Although there are no gun-rights cases on the court’s docket this term, the third version of the president’s travel ban is back, and it will be argued this week. The issue of “religious liberty” is also on the docket this term in a Colorado case involving a Christian baker who refuses to decorate and sell wedding cakes to gay and lesbian couples (Masterpiece Cakeshop Ltd. v. Colorado Civil Rights Commission).

In addition, the current term includes as yet undecided high-profile cases on political gerrymandering, redistricting, voting-roll purges, public-employee unions, class actions and abortion. Many observers anticipate 5-4 splits in such cases, with Gorsuch toeing the conservative line. Gorsuch did just that in a major immigration case (Jennings v. Rodriguez) decided in February by a 5-3 margin (Justice Elena Kagan had recused herself), in which the court ruled that detained immigrants awaiting deportation have no statutory right to periodic bail-review hearings.

None of this detracts from the independence Gorsuch displayed by breaking from the conservative ranks in the Dimaya case. Still, it’s vital not to get carried away by such a small sampling.

Gorsuch’s concurrence in Dimaya was entirely consistent with the reputation he earned during his career on the 10th Circuit as a Scalia-like “originalist” in the interpretation of constitutional law. The problem with the immigration act’s use of the term “crime of violence,” he reasoned, is that it was so vague, people and judges are forced to guess what it means. Both Gorsuch’s concurrence and the majority opinion, written by Kagan, were based on Johnson v. United States, a 2015 ruling in which the court, in an opinion by Scalia, struck down a similarly vague provision contained in the Armed Career Criminal Act.
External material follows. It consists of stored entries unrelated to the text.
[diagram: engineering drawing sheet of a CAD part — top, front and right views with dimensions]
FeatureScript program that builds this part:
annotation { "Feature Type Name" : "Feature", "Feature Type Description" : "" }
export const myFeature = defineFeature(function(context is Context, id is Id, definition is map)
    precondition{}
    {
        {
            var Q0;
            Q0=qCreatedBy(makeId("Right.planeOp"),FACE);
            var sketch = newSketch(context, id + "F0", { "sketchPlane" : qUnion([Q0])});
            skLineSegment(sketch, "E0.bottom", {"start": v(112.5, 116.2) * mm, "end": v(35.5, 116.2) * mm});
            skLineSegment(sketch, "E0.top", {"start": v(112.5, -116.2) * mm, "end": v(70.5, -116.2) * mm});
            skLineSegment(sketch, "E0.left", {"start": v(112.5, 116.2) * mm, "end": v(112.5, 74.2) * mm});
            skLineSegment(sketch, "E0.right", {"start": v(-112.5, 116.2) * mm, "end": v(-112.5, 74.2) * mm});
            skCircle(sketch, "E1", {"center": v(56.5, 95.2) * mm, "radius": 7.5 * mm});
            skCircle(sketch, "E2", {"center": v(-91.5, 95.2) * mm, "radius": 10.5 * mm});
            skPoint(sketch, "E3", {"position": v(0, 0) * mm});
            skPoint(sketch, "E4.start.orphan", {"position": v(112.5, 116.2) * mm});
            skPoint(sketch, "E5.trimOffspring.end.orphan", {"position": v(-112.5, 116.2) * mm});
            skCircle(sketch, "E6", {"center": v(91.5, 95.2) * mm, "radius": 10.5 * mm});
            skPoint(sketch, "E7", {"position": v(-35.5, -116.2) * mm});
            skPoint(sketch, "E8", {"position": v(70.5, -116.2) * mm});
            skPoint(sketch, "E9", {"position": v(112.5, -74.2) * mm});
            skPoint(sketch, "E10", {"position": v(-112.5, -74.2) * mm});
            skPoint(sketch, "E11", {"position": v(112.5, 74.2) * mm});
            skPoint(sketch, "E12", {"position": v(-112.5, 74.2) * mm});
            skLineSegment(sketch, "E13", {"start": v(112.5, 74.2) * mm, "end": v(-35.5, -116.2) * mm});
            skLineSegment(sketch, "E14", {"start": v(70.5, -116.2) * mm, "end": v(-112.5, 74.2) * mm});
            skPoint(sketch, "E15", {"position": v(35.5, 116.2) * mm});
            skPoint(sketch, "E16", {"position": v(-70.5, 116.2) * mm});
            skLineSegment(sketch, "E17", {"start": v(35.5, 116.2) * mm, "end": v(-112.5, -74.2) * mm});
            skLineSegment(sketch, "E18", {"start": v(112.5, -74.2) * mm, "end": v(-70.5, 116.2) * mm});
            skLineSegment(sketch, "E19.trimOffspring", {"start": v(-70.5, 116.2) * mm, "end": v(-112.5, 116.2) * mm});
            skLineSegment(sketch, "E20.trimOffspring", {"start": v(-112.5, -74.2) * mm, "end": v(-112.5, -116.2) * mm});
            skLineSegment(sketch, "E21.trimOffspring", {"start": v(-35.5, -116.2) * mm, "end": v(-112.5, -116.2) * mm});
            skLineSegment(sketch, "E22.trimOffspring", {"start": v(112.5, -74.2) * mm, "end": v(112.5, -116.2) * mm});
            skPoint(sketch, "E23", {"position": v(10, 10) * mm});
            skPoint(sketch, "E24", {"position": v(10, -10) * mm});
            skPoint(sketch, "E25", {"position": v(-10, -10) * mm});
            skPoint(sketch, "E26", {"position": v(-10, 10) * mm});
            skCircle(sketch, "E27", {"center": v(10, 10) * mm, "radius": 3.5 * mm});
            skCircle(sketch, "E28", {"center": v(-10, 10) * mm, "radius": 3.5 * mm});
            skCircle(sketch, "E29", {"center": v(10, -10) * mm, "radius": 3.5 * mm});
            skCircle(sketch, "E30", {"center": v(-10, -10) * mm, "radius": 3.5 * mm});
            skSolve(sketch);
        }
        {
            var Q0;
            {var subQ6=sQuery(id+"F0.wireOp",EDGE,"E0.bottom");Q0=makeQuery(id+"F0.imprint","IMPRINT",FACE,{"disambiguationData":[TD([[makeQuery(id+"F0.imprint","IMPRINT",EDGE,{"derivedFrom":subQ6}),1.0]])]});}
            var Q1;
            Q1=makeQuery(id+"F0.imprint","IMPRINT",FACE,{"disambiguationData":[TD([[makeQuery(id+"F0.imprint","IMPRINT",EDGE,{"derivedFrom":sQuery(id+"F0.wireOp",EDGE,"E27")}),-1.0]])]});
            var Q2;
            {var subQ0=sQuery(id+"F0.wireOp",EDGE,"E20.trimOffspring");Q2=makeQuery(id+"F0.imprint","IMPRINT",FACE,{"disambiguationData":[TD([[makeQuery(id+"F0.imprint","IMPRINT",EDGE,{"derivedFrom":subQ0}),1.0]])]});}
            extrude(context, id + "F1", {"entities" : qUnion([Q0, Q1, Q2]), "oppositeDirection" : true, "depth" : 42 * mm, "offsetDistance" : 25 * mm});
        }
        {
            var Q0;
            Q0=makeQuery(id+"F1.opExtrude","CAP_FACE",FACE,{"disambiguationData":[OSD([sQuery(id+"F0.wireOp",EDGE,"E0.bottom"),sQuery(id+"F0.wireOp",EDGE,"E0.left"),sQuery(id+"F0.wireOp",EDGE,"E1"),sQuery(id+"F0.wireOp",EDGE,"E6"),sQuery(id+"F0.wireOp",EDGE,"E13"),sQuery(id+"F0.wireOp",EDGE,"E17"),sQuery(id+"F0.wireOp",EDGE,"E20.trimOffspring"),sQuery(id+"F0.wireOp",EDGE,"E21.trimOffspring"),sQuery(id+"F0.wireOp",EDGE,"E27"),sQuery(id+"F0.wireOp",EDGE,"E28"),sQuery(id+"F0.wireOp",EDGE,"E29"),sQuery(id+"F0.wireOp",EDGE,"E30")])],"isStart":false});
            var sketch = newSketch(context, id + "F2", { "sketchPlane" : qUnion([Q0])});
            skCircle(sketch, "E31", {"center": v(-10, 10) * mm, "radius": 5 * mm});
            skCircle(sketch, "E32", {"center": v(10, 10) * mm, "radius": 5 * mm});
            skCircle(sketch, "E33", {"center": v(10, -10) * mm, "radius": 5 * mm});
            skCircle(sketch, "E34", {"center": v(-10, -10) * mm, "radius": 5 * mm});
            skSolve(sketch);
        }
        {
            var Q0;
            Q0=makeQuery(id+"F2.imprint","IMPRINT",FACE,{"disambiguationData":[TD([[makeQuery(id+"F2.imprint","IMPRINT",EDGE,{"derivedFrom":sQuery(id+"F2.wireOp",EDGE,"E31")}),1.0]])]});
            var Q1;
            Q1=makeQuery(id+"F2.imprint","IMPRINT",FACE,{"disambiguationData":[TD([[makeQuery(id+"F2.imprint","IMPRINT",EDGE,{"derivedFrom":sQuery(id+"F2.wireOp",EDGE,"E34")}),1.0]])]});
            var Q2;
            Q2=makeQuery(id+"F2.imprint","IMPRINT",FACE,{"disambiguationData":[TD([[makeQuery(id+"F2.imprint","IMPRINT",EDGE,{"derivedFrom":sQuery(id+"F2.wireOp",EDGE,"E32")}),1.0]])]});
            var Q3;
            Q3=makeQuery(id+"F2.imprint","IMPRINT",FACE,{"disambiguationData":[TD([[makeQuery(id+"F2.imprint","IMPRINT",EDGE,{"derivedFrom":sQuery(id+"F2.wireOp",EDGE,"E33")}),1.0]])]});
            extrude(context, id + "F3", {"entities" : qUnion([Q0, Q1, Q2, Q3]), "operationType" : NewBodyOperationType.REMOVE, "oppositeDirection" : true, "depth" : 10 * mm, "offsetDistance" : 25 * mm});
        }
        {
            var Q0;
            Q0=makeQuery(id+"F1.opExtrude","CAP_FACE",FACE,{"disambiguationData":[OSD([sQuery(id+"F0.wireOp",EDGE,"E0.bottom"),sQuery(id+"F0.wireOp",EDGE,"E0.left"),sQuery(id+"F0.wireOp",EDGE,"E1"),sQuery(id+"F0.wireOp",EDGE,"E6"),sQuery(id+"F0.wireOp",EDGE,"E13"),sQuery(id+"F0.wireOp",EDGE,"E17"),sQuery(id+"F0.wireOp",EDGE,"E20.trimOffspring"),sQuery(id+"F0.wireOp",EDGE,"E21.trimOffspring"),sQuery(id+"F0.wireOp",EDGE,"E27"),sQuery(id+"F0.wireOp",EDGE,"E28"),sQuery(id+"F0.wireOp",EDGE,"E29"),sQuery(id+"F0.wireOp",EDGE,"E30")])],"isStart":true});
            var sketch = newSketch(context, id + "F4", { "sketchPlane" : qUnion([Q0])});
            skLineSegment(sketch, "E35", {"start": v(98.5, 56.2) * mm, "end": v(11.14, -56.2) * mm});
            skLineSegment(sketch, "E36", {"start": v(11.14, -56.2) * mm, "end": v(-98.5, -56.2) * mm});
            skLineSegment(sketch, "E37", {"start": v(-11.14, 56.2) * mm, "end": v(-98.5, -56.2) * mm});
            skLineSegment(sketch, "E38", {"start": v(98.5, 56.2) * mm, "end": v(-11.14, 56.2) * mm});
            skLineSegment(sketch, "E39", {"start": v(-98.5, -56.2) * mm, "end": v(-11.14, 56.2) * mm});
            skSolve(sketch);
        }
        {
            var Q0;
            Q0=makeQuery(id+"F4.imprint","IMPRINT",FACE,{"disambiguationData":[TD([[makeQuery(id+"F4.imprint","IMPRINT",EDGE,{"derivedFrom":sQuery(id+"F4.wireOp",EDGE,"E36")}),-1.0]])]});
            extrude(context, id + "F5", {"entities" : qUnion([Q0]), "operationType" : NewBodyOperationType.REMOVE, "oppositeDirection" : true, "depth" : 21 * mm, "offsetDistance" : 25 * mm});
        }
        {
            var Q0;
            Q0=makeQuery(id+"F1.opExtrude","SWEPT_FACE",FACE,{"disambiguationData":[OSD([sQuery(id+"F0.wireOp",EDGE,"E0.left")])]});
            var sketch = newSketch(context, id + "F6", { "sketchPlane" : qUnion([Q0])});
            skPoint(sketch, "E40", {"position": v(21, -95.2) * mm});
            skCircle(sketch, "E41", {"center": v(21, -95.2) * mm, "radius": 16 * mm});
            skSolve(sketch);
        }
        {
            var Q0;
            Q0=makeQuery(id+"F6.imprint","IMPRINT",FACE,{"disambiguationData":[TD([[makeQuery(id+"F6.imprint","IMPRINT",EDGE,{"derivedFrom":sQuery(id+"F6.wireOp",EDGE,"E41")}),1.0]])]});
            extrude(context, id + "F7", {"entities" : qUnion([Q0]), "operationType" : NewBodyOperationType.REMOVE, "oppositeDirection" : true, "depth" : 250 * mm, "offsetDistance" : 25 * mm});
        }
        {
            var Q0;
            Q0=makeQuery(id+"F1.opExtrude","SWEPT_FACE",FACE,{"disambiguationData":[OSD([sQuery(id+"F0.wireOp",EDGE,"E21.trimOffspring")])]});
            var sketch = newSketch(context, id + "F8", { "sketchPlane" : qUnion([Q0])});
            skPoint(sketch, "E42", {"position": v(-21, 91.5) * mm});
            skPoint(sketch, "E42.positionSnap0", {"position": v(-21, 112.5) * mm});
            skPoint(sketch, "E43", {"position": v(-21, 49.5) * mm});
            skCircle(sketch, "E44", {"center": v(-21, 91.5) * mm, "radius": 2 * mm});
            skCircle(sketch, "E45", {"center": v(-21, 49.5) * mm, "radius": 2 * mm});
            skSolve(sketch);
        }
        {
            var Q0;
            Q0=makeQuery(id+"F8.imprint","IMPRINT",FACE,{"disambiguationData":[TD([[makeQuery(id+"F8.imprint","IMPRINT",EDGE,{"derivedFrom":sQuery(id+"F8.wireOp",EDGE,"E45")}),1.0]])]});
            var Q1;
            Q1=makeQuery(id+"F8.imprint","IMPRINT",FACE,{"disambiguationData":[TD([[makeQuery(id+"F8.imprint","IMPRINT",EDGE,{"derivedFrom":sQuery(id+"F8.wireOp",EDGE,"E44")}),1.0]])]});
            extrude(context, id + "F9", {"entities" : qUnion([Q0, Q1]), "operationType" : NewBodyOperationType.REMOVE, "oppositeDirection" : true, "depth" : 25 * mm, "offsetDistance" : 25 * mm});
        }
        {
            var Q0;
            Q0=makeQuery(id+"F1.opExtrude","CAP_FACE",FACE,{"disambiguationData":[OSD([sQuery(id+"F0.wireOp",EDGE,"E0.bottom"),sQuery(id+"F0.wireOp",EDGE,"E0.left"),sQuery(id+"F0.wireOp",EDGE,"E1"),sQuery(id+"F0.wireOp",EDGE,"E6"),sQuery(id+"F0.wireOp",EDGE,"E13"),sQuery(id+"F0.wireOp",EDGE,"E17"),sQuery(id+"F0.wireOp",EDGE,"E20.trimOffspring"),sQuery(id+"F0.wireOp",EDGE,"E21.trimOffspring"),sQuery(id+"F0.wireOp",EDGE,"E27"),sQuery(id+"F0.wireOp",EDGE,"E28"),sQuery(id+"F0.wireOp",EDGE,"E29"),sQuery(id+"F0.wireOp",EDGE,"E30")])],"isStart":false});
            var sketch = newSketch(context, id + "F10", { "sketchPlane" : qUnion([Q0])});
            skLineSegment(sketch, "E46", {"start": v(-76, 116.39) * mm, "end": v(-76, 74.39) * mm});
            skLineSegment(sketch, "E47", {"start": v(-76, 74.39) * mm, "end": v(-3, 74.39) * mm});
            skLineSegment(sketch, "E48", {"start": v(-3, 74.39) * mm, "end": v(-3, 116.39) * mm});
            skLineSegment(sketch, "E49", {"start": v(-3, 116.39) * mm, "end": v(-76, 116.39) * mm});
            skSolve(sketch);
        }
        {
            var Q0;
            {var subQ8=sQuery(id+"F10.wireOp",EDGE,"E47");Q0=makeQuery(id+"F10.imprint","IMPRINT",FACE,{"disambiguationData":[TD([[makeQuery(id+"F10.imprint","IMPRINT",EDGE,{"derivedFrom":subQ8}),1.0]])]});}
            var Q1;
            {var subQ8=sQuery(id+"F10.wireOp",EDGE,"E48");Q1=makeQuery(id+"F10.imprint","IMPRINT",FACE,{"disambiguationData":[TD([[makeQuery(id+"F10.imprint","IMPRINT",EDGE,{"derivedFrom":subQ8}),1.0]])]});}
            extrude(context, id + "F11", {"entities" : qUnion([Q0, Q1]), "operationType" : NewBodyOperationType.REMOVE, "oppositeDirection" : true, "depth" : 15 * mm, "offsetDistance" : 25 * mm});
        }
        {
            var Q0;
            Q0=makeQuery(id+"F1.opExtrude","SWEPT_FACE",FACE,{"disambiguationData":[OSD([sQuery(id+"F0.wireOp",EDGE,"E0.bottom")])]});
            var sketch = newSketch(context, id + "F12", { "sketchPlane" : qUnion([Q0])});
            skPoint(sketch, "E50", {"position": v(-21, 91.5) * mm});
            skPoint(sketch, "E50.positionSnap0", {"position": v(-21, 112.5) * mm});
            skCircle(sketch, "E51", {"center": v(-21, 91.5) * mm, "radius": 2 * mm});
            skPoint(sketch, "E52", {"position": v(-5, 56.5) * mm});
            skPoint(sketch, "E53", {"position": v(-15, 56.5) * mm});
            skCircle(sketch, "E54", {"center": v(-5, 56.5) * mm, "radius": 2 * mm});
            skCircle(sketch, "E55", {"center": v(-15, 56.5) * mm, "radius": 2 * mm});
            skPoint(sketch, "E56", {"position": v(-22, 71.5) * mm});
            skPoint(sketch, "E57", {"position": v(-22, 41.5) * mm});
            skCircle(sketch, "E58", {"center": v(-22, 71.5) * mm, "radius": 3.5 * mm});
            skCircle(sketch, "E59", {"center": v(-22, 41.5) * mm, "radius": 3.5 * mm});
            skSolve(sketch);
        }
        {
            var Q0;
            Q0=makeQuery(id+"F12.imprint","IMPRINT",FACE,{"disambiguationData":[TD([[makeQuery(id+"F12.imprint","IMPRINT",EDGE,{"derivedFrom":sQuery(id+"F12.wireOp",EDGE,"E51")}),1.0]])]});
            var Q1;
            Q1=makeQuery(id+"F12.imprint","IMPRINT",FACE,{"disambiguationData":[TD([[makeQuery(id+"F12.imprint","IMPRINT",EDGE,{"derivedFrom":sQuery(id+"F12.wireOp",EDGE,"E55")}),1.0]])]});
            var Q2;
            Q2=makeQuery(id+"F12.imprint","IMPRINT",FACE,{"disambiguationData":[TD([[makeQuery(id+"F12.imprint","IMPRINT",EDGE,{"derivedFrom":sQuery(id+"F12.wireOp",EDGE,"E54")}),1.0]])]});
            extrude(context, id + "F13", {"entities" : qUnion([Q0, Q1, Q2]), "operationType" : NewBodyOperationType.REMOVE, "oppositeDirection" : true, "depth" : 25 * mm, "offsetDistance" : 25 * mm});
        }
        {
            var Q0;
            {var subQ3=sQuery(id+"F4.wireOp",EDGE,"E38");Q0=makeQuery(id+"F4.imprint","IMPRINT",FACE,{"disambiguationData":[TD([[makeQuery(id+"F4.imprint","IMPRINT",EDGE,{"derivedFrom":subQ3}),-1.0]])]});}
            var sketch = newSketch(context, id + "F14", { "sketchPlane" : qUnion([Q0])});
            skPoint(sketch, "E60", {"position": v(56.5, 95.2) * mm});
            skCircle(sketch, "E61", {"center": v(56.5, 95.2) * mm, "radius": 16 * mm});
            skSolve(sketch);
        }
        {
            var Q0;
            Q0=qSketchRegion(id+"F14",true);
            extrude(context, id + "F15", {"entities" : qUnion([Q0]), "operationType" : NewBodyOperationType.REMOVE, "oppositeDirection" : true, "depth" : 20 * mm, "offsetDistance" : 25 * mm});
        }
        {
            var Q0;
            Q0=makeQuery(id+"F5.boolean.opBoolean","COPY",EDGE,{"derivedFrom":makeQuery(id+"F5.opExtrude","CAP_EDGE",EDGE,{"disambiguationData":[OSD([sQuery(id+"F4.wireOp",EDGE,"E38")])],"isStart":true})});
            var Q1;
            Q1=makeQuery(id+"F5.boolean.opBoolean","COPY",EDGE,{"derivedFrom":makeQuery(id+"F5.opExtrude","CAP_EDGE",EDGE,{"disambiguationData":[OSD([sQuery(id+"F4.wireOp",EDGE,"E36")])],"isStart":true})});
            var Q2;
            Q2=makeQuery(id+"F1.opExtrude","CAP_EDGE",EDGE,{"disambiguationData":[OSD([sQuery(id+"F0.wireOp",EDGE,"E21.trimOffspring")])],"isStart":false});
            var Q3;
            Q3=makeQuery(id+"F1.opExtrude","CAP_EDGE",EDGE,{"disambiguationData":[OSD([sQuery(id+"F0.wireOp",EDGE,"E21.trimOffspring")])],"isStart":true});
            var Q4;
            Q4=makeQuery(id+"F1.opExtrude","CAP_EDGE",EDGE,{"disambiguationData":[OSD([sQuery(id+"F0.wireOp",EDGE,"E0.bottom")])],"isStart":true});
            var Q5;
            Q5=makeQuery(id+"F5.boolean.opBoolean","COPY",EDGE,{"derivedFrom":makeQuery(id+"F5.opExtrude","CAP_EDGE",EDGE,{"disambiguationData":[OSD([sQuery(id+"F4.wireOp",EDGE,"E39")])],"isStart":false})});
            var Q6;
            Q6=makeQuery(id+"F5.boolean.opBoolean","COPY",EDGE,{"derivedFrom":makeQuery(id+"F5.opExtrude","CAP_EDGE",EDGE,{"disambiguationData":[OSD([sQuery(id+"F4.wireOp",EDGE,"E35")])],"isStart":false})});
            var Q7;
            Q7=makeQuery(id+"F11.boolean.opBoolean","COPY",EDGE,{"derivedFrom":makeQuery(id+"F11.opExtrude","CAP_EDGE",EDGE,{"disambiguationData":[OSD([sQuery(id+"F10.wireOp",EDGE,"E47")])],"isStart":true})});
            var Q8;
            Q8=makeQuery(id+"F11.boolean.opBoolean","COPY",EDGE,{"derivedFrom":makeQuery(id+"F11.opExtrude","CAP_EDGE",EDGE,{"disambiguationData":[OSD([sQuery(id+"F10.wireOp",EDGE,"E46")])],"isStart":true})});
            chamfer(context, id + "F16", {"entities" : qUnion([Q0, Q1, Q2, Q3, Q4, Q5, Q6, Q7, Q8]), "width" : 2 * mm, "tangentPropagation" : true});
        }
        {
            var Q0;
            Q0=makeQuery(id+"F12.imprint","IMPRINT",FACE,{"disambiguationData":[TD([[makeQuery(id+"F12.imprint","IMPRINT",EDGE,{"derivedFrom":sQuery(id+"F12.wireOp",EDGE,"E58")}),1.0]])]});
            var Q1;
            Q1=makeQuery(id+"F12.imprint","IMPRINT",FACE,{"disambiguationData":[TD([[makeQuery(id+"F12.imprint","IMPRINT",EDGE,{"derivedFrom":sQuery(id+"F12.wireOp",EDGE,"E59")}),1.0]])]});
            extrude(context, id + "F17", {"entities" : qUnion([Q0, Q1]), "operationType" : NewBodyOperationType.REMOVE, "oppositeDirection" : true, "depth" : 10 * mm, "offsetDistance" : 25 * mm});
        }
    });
“Vague laws,” Gorsuch began his concurrence, channeling his inner Scalia, “invite arbitrary power. Before the Revolution, the crime of treason in English law was so capaciously construed that the mere expression of disfavored opinions could invite transportation [exile] or death.” Gorsuch also hastened to add, perhaps to assuage those who might see him as a political turncoat, that the deportation statutes still apply to immigrants convicted of murder, rape and other crimes, such as the sexual abuse of minors—which are clearly specified in the immigration act as deportable offenses.

If Gorsuch sticks to his originalist principles, he could well join the liberals in another important case—Carpenter v. United States—the court will resolve by the end of the present term on whether the Fourth Amendment requires law enforcement to obtain a warrant before seizing the historical cellphone records of criminal suspects.

Like Scalia, Gorsuch may occasionally go rogue in a few significant but essentially niche areas. That’s a good thing, both for liberals, and for the court as an institution. In general, however, Gorsuch will in all likelihood prove to be every bit as conservative as Scalia.

Trump’s histrionics aside, Gorsuch won’t upset the president’s plans for reconstituting either the Supreme Court or the rest of the federal judiciary. Trump is getting his advice on judicial appointments from both The Federalist Society and The Heritage Foundation, and thus far, he has closely followed their suggestions.

According to Mother Jones magazine, during his first year in office, Trump handed out 69 judicial nominations. Of these nominees, 92 percent were white, 71 percent were male and 55 percent had Federalist Society affiliations. He has added to those totals since then, and will now get to name a replacement for Stephen Reinhardt, the 9th Circuit’s liberal stalwart, who died March 29.

The Supreme Court, of course, remains the grand prize. With the aging of the court—Ruth Bader Ginsburg is 85, Anthony Kennedy is 81 and Stephen Breyer is 79—Trump will probably get to make at least one more appointment to the nation’s most powerful judicial body this term or—perish the thought—next term, if he is re-elected.

When and if that happens, Gorsuch’s maverick concurrence in Dimaya will be long forgotten.